Problem description: A complete answer lists every line of the entries below where the string "Figure" appears.
Start of Records for processing
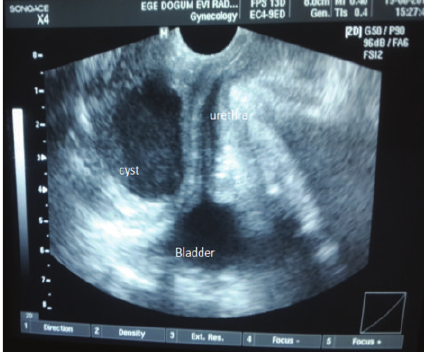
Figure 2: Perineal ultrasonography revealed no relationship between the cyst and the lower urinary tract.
End of Records for processing
Start of Records for processing
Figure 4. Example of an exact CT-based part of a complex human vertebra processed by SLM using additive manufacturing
End of Records for processing
Start of Records for processing
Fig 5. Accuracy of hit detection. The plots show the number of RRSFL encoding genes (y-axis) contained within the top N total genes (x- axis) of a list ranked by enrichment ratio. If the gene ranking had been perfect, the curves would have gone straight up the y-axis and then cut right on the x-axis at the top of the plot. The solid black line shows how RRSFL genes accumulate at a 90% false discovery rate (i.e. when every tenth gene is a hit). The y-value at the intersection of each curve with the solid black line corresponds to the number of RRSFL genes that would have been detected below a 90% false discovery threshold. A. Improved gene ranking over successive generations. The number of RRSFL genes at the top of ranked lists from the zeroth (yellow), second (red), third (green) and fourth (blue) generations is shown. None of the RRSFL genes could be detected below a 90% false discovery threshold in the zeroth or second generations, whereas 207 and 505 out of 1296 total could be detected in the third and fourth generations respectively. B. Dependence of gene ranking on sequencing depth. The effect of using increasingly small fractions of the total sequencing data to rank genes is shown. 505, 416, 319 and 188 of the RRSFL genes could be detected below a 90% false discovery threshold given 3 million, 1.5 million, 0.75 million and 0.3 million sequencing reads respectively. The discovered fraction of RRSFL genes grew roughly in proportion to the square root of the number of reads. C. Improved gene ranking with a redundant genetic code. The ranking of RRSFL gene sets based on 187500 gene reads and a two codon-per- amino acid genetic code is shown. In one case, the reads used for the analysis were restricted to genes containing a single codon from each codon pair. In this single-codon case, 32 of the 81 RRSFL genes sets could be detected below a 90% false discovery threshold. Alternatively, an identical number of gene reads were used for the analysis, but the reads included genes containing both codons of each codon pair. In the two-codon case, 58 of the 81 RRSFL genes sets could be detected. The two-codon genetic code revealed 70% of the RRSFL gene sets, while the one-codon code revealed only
End of Records for processing
Result for this task:
Figure 2: Perineal ultrasonography revealed no relationship between the cyst and the lower urinary tract.
Figure 4. Example of an exact CT-based part of a complex human vertebra processed by SLM using additive manufacturing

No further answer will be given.